Extracted data below:

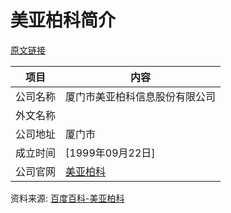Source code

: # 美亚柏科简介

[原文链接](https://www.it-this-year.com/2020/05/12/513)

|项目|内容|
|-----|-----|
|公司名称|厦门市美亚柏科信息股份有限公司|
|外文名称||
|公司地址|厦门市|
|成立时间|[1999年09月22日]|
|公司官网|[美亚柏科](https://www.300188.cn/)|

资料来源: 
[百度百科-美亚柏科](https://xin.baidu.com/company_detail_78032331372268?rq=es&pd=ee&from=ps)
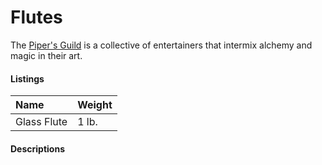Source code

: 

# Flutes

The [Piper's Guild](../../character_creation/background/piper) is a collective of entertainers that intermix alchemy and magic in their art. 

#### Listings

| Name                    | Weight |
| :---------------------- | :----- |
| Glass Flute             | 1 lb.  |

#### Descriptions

End of Extracted data.
Extracted data below:

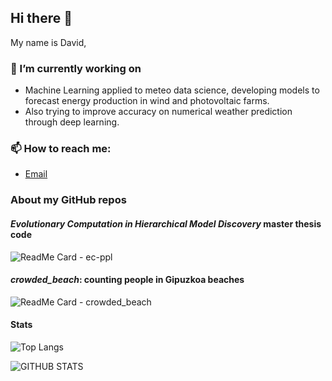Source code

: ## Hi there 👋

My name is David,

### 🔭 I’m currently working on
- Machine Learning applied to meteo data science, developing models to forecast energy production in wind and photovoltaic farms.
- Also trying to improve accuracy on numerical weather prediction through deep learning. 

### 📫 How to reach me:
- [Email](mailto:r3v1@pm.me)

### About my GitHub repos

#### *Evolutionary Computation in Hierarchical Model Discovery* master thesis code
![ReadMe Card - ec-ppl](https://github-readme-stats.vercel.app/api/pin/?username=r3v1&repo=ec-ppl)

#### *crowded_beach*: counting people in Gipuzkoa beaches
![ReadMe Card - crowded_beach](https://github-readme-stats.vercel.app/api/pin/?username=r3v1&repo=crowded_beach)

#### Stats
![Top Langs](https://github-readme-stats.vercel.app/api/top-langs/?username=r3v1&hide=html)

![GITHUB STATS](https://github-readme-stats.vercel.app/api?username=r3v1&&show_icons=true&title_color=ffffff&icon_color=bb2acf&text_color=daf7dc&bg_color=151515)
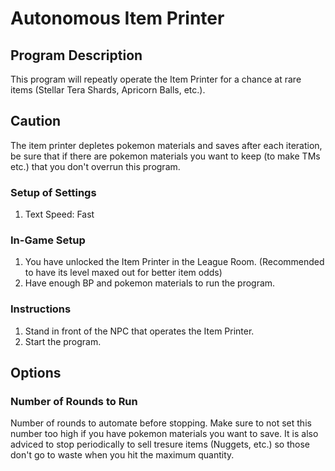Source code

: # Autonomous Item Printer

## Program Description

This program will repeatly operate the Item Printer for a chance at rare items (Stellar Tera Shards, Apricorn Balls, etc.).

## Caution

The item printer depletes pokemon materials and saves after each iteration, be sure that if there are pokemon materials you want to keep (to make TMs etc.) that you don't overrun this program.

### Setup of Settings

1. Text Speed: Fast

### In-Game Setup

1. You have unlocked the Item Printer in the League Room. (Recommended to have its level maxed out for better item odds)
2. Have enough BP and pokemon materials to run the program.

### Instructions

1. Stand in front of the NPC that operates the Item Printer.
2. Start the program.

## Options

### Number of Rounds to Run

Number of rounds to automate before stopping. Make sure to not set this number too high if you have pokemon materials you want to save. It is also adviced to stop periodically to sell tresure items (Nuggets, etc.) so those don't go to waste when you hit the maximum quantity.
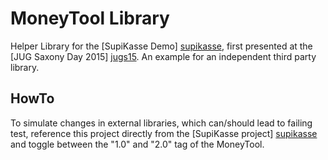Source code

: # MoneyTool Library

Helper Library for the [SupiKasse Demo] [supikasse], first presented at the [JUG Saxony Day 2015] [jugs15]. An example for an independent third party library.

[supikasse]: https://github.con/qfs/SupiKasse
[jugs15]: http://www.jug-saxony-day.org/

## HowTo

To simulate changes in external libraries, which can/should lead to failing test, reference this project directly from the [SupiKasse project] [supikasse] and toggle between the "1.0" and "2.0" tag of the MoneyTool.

End of Extracted data.
Extracted data below:

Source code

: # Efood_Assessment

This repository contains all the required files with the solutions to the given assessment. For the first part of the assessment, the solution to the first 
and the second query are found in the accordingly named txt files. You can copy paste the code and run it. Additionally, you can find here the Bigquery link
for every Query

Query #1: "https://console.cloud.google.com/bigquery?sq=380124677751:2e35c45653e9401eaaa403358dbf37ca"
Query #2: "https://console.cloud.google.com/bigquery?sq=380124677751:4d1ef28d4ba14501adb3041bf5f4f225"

End of Extracted data.

The problem - If a line in the material above contains the word "from", it counts; give only the number of such lines.

Finished task - 2